Top of Data for analysis

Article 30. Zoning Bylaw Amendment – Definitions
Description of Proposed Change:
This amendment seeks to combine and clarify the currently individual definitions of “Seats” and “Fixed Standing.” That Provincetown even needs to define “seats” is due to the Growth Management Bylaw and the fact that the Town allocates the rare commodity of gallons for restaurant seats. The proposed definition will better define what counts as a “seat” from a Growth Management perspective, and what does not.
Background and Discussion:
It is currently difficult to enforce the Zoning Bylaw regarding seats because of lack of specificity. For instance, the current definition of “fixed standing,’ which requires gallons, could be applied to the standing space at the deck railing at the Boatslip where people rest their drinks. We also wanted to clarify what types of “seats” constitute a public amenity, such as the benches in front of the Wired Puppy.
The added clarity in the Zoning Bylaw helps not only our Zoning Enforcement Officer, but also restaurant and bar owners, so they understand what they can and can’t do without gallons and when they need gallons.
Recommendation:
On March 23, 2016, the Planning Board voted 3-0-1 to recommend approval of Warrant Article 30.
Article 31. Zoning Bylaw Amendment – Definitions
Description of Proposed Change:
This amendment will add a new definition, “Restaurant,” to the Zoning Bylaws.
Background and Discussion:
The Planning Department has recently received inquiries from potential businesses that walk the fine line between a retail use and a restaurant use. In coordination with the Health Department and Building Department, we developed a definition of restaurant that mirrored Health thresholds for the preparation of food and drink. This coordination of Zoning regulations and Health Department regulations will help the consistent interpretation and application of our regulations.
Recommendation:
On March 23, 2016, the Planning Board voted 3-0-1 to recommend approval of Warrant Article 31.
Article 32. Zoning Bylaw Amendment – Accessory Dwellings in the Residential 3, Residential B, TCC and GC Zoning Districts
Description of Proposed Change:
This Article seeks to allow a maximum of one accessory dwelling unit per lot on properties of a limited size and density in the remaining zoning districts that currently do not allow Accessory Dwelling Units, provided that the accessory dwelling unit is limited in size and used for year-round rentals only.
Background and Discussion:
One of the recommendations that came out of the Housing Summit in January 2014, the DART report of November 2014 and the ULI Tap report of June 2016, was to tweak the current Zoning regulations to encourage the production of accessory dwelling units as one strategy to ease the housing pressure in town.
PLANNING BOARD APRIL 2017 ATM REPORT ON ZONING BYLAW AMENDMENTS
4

Bottom of Data for analysis

- [Assigned task] Number of lines with the string "will" in the data above: report this figure and nothing more.

- [Written solution] 3